ATV é opção para lazer ou trabalho

Honda lança nova geração do TRX 420 Fourtrax de olho no crescimento do mercado rural

iG Minas Gerais | Eduardo Rocha |

Apesar de a Honda de estar de olho na aplicação agrária, apenas um terço dos ATV acaba no campo
Honda/Divulgação
Apesar de a Honda de estar de olho na aplicação agrária, apenas um terço dos ATV acaba no campo

Quadriciclo no Brasil sempre foi – e ainda é – visto como um instrumento de lazer. Como não pode andar em vias públicas nem ser emplacado, fica praticamente restrito a passeios fora de estrada, como ocorre com motocicletas off-road. Só que a Honda vislumbra um mercado bem maior, com aplicações em agronegócios. E para isso aposta na nova geração nacional de seu modelo, o TRX 420 Fourtrax. A marca espera convencer proprietários rurais da praticidade de se utilizar um ATV – abreviatura de All-Terrain Vehicle, ou veículo para todo o terreno. Ainda mais que o TRX 420 de terceira geração teve suas características de utilitário destacadas.

O chassi de berço duplo foi reforçado e apresenta 20% a mais de rigidez. O motor ficou mais forte – agora tem 26,9 cv e 3,4 kgfm. Outras mudanças também privilegiam o uso no campo, como o farol mais forte – passou de 30 W para 35 W – e a carenagem em plástico moldado montada em partes, para baratear e facilitar a troca.

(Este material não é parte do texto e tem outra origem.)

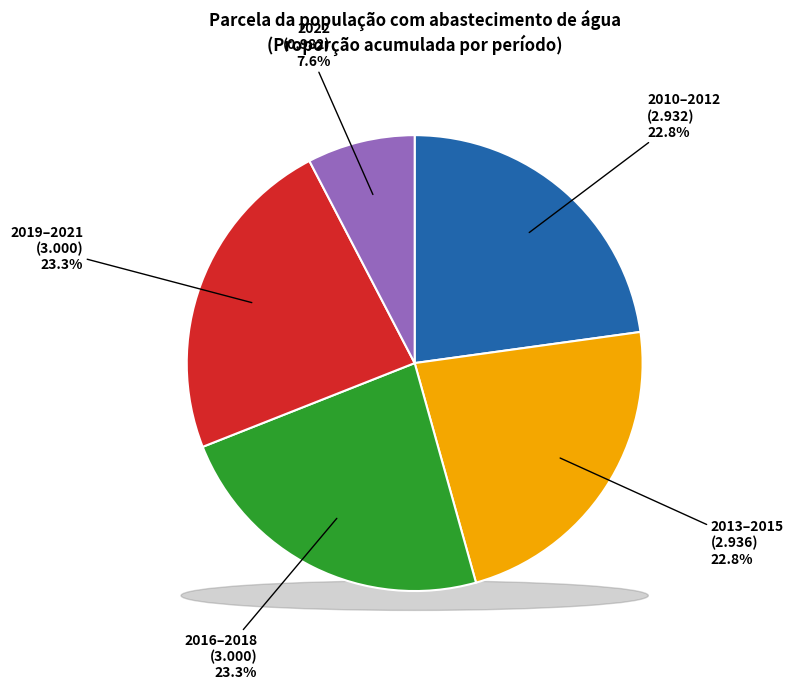

The 2022 slice represents 8% of the pie. True or false?

True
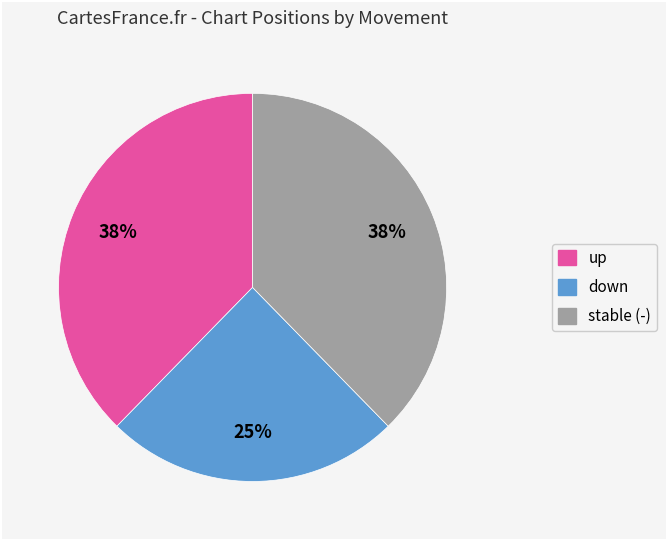

To the nearest percent, what is the difference between the up and down slice percentages?

13%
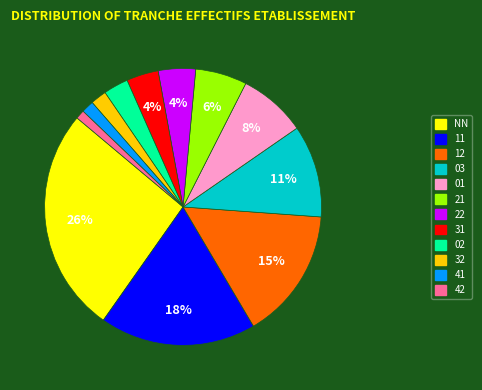

Is 41 the majority of the pie?

No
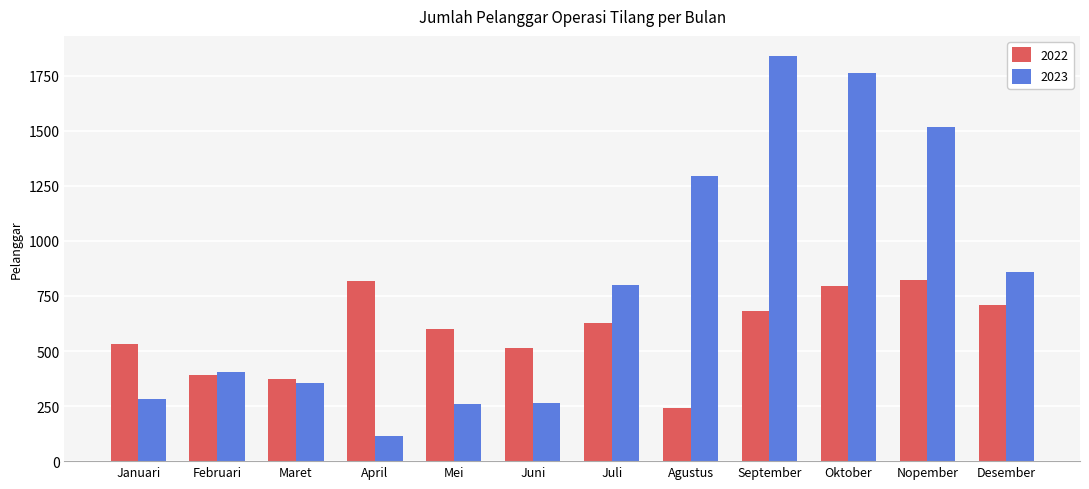

At which label does 2023 reach its peak?

September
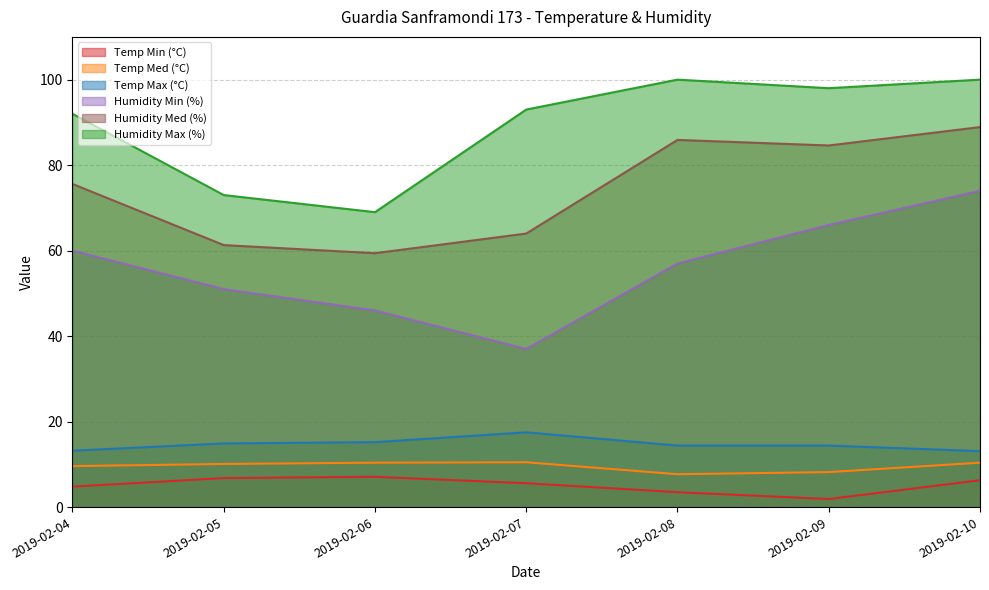

What is the total value across all series at 2019-02-08?

268.5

Na frente, o quadriciclo usa freios a disco, suspensão independente com triângulos sobrepostos e sistema de tração com um diferencial. Já na traseira, buscou-se privilegiar a dirigibilidade e a estabilidade no caso de se tracionar um implemento. Ali, é monoamortecida, com tração e freios a tambor diretamente no eixo, sem diferencial.

Preços

Ainda que a versão FM, com sistema 4x4, responda por mais de 96% das vendas, a Honda vai manter em produção a configuração 4x2 TM. A principal função, no entanto, é servir de chamariz pelo preço mais em conta: custa R$ 18.890 enquanto a FM sai por R$ 20.990. A marca japonesa espera vender 6.000 unidades em 2014.

Impressões

Pela semelhança na posição de pilotagem, a tendência é tratar um quadriciclo como uma moto “desajeitada”. E não é nada disso. As técnicas de pilotagem são bem específicas.

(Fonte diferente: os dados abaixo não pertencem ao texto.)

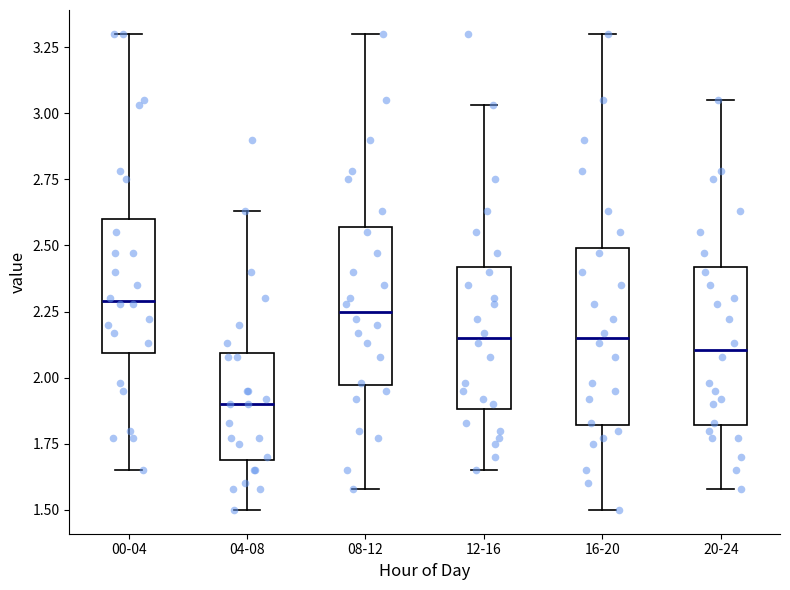

Reading left to right, read every box against the y-axis: the position of its median line, the range the box covers, and the ends of its whiskers. The values are not printed on the chart, so give them approximately, as read against the axis.

00-04: median 2.30, box 2.10 to 2.60, whiskers 1.65 to 3.30
04-08: median 1.90, box 1.70 to 2.10, whiskers 1.50 to 2.65
08-12: median 2.25, box 1.95 to 2.55, whiskers 1.60 to 3.30
12-16: median 2.15, box 1.90 to 2.40, whiskers 1.65 to 3.05
16-20: median 2.15, box 1.80 to 2.50, whiskers 1.50 to 3.30
20-24: median 2.10, box 1.80 to 2.40, whiskers 1.60 to 3.05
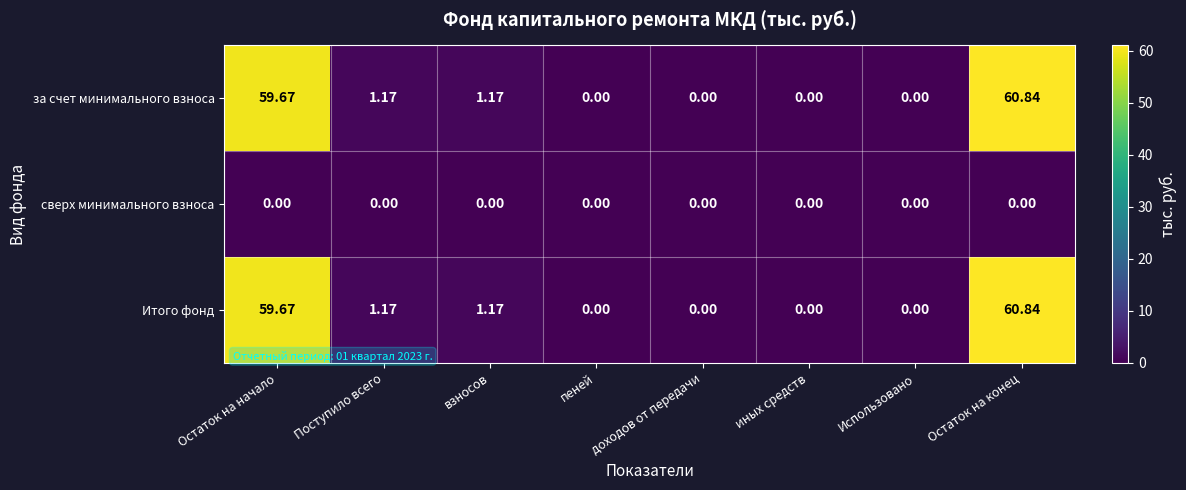

Which category has the highest value in the за счет минимального взноса series?

Остаток на конец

Para começar, o acelerador é como o de uma motocicleta aquática, com uma alavanca abaixo do punho direito. Os manetes controlam os freios dianteiro e traseiro. A marcha é feita por uma alavanca controlada pelo pé esquerdo. Também do lado esquerdo fica o acionamento das trações 4x2 e 4x4. Quando a tração integral está acionada, o controle sobre o ATV fica mais pesado.

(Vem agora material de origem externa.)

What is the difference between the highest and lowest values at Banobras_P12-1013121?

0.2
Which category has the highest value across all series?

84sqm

Ao pilotar, é preciso fazer contrapeso em todas as curvas. O piloto deve se projetar para a parte interna da curva, embora o quadriciclo “jogue” o corpo de quem conduz para fora. Essa tendência piora no caso com eixo traseiro bloqueado, que não compensa a diferença de raio na trajetória da roda de dentro e a de fora do contorno. Nas rampas, os movimentos são mais parecidos com o de uma trail, com o peso apoiado na frente nos aclives e atrás nos declives. Nas valas e ressaltos, o melhor é ficar de pé, com os joelhos levemente dobrados, para reduzir os impactos na coluna.

Todo esse deslocamento promove um exercício bastante exigente. Não é aconselhável imprimir velocidades altas, pois a estabilidade é um tanto precária.